** RECORDS FOR THIS EXERCISE follows **

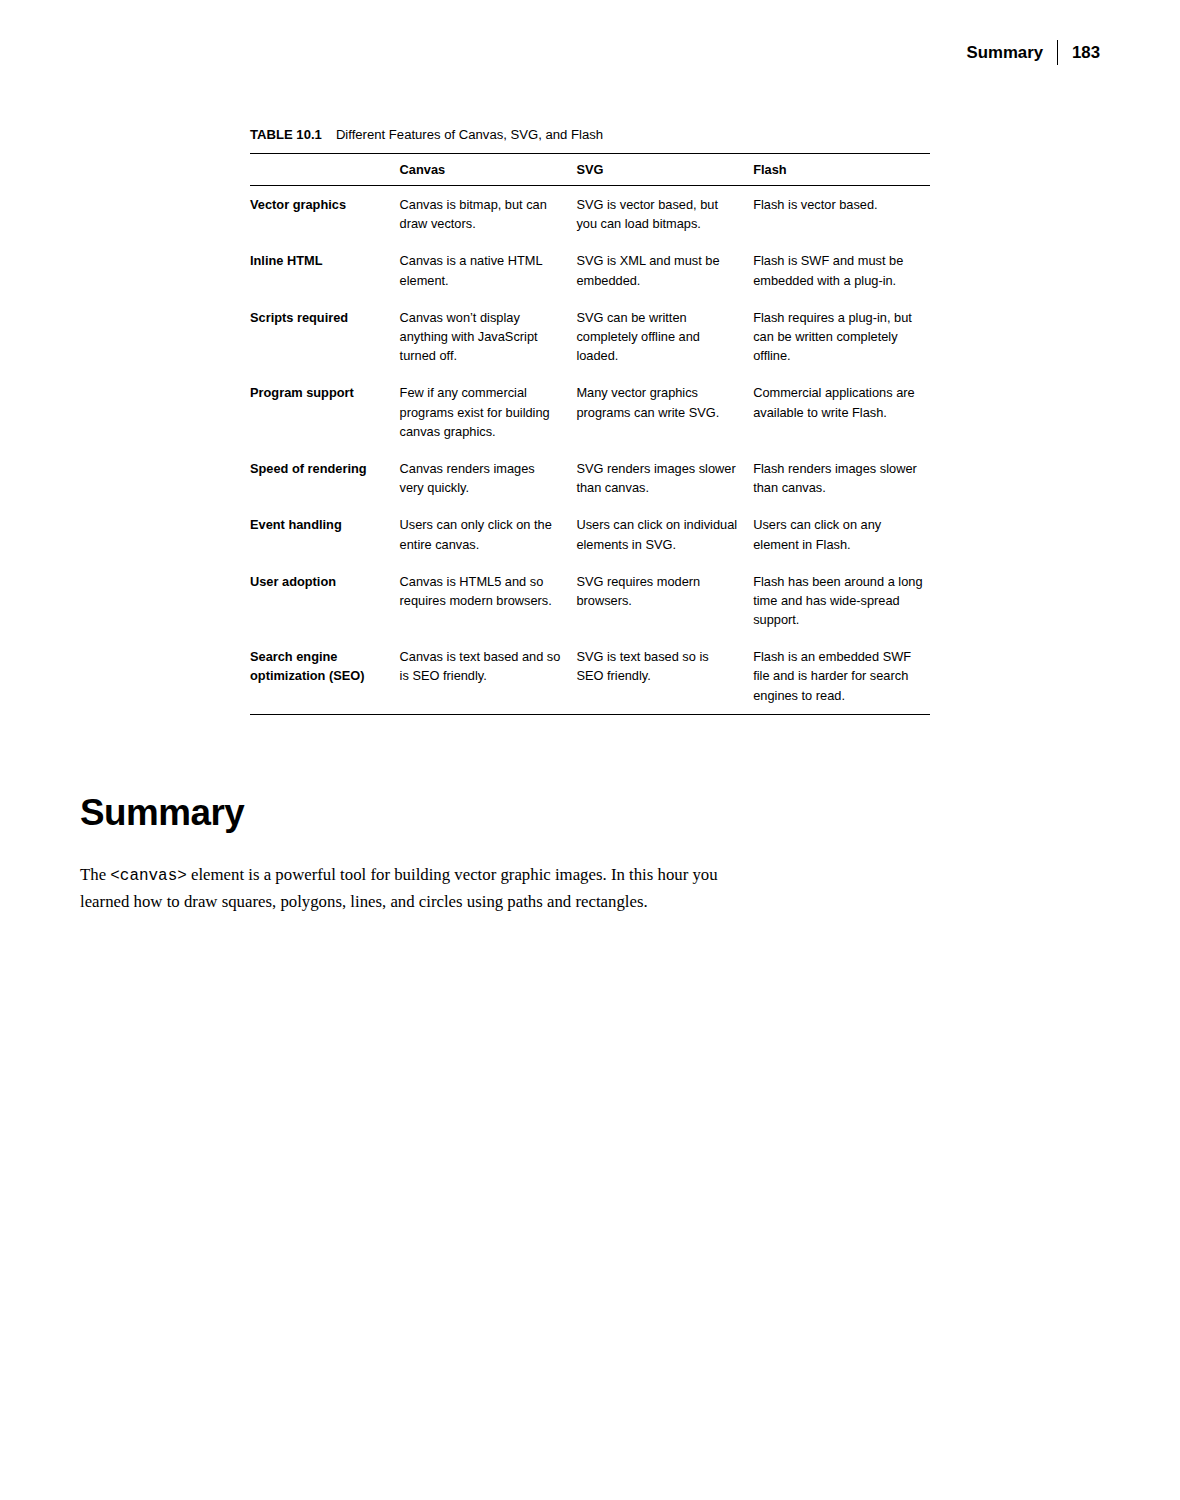Summary 183
TABLE 10.1 Different Features of Canvas, SVG, and Flash
| | Canvas | SVG | Flash |
| --- | --- | --- | --- |
| Vector graphics | Canvas is bitmap, but can draw vectors. | SVG is vector based, but you can load bitmaps. | Flash is vector based. |
| Inline HTML | Canvas is a native HTML element. | SVG is XML and must be embedded. | Flash is SWF and must be embedded with a plug-in. |
| Scripts required | Canvas won’t display anything with JavaScript turned off. | SVG can be written completely offline and loaded. | Flash requires a plug-in, but can be written completely offline. |
| Program support | Few if any commercial programs exist for building canvas graphics. | Many vector graphics programs can write SVG. | Commercial applications are available to write Flash. |
| Speed of rendering | Canvas renders images very quickly. | SVG renders images slower than canvas. | Flash renders images slower than canvas. |
| Event handling | Users can only click on the entire canvas. | Users can click on individual elements in SVG. | Users can click on any element in Flash. |
| User adoption | Canvas is HTML5 and so requires modern browsers. | SVG requires modern browsers. | Flash has been around a long time and has wide-spread support. |
| Search engine optimization (SEO) | Canvas is text based and so is SEO friendly. | SVG is text based so is SEO friendly. | Flash is an embedded SWF file and is harder for search engines to read. |
Summary
The <canvas> element is a powerful tool for building vector graphic images. In this hour you learned how to draw squares, polygons, lines, and circles using paths and rectangles.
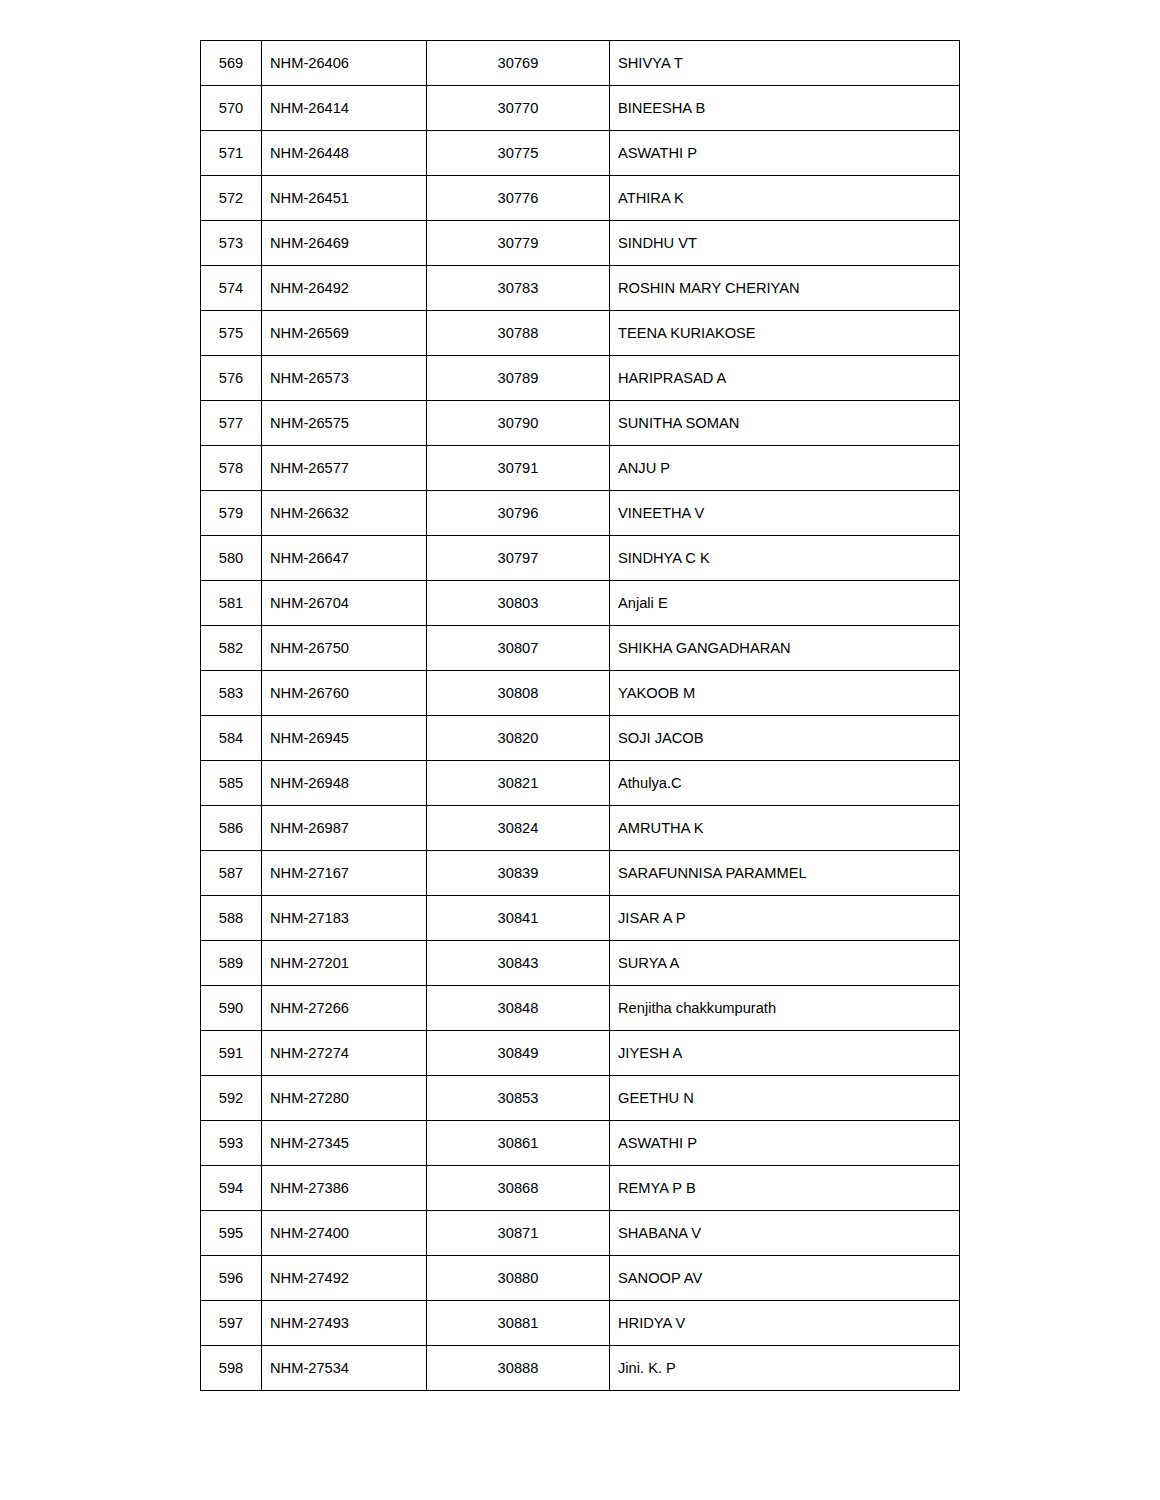| 569 | NHM-26406 | 30769 | SHIVYA T |
| 570 | NHM-26414 | 30770 | BINEESHA B |
| 571 | NHM-26448 | 30775 | ASWATHI P |
| 572 | NHM-26451 | 30776 | ATHIRA K |
| 573 | NHM-26469 | 30779 | SINDHU VT |
| 574 | NHM-26492 | 30783 | ROSHIN MARY CHERIYAN |
| 575 | NHM-26569 | 30788 | TEENA KURIAKOSE |
| 576 | NHM-26573 | 30789 | HARIPRASAD A |
| 577 | NHM-26575 | 30790 | SUNITHA SOMAN |
| 578 | NHM-26577 | 30791 | ANJU P |
| 579 | NHM-26632 | 30796 | VINEETHA V |
| 580 | NHM-26647 | 30797 | SINDHYA C K |
| 581 | NHM-26704 | 30803 | Anjali E |
| 582 | NHM-26750 | 30807 | SHIKHA GANGADHARAN |
| 583 | NHM-26760 | 30808 | YAKOOB M |
| 584 | NHM-26945 | 30820 | SOJI JACOB |
| 585 | NHM-26948 | 30821 | Athulya.C |
| 586 | NHM-26987 | 30824 | AMRUTHA K |
| 587 | NHM-27167 | 30839 | SARAFUNNISA PARAMMEL |
| 588 | NHM-27183 | 30841 | JISAR A P |
| 589 | NHM-27201 | 30843 | SURYA A |
| 590 | NHM-27266 | 30848 | Renjitha chakkumpurath |
| 591 | NHM-27274 | 30849 | JIYESH A |
| 592 | NHM-27280 | 30853 | GEETHU N |
| 593 | NHM-27345 | 30861 | ASWATHI P |
| 594 | NHM-27386 | 30868 | REMYA P B |
| 595 | NHM-27400 | 30871 | SHABANA V |
| 596 | NHM-27492 | 30880 | SANOOP AV |
| 597 | NHM-27493 | 30881 | HRIDYA V |
| 598 | NHM-27534 | 30888 | Jini. K. P |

** End of RECORDS FOR THIS EXERCISE **

— WHAT YOU WILL DO —
From the data above, pick out each line containing "ASWATHI" and copy it.

— ANSWER SECTION —
| 571 | NHM-26448 | 30775 | ASWATHI P |
| 593 | NHM-27345 | 30861 | ASWATHI P |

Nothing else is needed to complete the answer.